§ **Task brief**
Exact reproduction of all the entries is required, without any of their pictures.

§ **Working data**
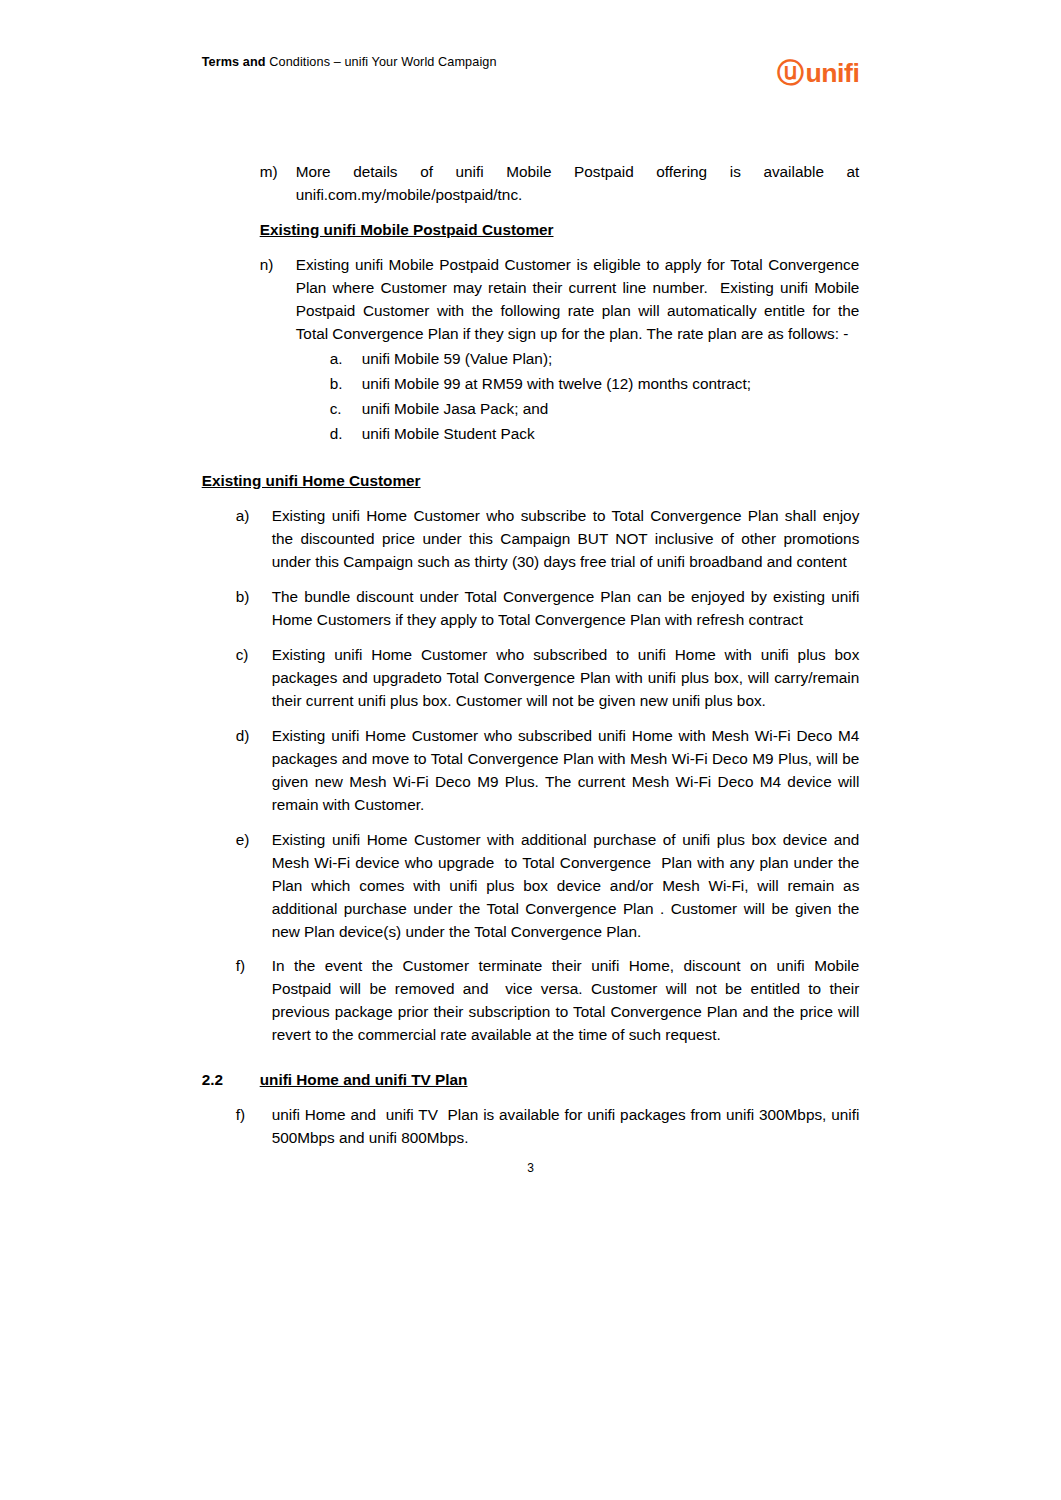Terms and Conditions – unifi Your World Campaign
ⓤunifi
m) More details of unifi Mobile Postpaid offering is available at unifi.com.my/mobile/postpaid/tnc.
Existing unifi Mobile Postpaid Customer
n) Existing unifi Mobile Postpaid Customer is eligible to apply for Total Convergence Plan where Customer may retain their current line number. Existing unifi Mobile Postpaid Customer with the following rate plan will automatically entitle for the Total Convergence Plan if they sign up for the plan. The rate plan are as follows: -
a. unifi Mobile 59 (Value Plan);
b. unifi Mobile 99 at RM59 with twelve (12) months contract;
c. unifi Mobile Jasa Pack; and
d. unifi Mobile Student Pack
Existing unifi Home Customer
a) Existing unifi Home Customer who subscribe to Total Convergence Plan shall enjoy the discounted price under this Campaign BUT NOT inclusive of other promotions under this Campaign such as thirty (30) days free trial of unifi broadband and content
b) The bundle discount under Total Convergence Plan can be enjoyed by existing unifi Home Customers if they apply to Total Convergence Plan with refresh contract
c) Existing unifi Home Customer who subscribed to unifi Home with unifi plus box packages and upgradeto Total Convergence Plan with unifi plus box, will carry/remain their current unifi plus box. Customer will not be given new unifi plus box.
d) Existing unifi Home Customer who subscribed unifi Home with Mesh Wi-Fi Deco M4 packages and move to Total Convergence Plan with Mesh Wi-Fi Deco M9 Plus, will be given new Mesh Wi-Fi Deco M9 Plus. The current Mesh Wi-Fi Deco M4 device will remain with Customer.
e) Existing unifi Home Customer with additional purchase of unifi plus box device and Mesh Wi-Fi device who upgrade to Total Convergence Plan with any plan under the Plan which comes with unifi plus box device and/or Mesh Wi-Fi, will remain as additional purchase under the Total Convergence Plan . Customer will be given the new Plan device(s) under the Total Convergence Plan.
f) In the event the Customer terminate their unifi Home, discount on unifi Mobile Postpaid will be removed and vice versa. Customer will not be entitled to their previous package prior their subscription to Total Convergence Plan and the price will revert to the commercial rate available at the time of such request.
2.2 unifi Home and unifi TV Plan
f) unifi Home and unifi TV Plan is available for unifi packages from unifi 300Mbps, unifi 500Mbps and unifi 800Mbps.
3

§ **Response area**
Terms and Conditions – unifi Your World Campaign
ⓤunifi
m) More details of unifi Mobile Postpaid offering is available at unifi.com.my/mobile/postpaid/tnc.
Existing unifi Mobile Postpaid Customer
n) Existing unifi Mobile Postpaid Customer is eligible to apply for Total Convergence Plan where Customer may retain their current line number. Existing unifi Mobile Postpaid Customer with the following rate plan will automatically entitle for the Total Convergence Plan if they sign up for the plan. The rate plan are as follows: -
a. unifi Mobile 59 (Value Plan);
b. unifi Mobile 99 at RM59 with twelve (12) months contract;
c. unifi Mobile Jasa Pack; and
d. unifi Mobile Student Pack
Existing unifi Home Customer
a) Existing unifi Home Customer who subscribe to Total Convergence Plan shall enjoy the discounted price under this Campaign BUT NOT inclusive of other promotions under this Campaign such as thirty (30) days free trial of unifi broadband and content
b) The bundle discount under Total Convergence Plan can be enjoyed by existing unifi Home Customers if they apply to Total Convergence Plan with refresh contract
c) Existing unifi Home Customer who subscribed to unifi Home with unifi plus box packages and upgradeto Total Convergence Plan with unifi plus box, will carry/remain their current unifi plus box. Customer will not be given new unifi plus box.
d) Existing unifi Home Customer who subscribed unifi Home with Mesh Wi-Fi Deco M4 packages and move to Total Convergence Plan with Mesh Wi-Fi Deco M9 Plus, will be given new Mesh Wi-Fi Deco M9 Plus. The current Mesh Wi-Fi Deco M4 device will remain with Customer.
e) Existing unifi Home Customer with additional purchase of unifi plus box device and Mesh Wi-Fi device who upgrade to Total Convergence Plan with any plan under the Plan which comes with unifi plus box device and/or Mesh Wi-Fi, will remain as additional purchase under the Total Convergence Plan . Customer will be given the new Plan device(s) under the Total Convergence Plan.
f) In the event the Customer terminate their unifi Home, discount on unifi Mobile Postpaid will be removed and vice versa. Customer will not be entitled to their previous package prior their subscription to Total Convergence Plan and the price will revert to the commercial rate available at the time of such request.
2.2 unifi Home and unifi TV Plan
f) unifi Home and unifi TV Plan is available for unifi packages from unifi 300Mbps, unifi 500Mbps and unifi 800Mbps.
3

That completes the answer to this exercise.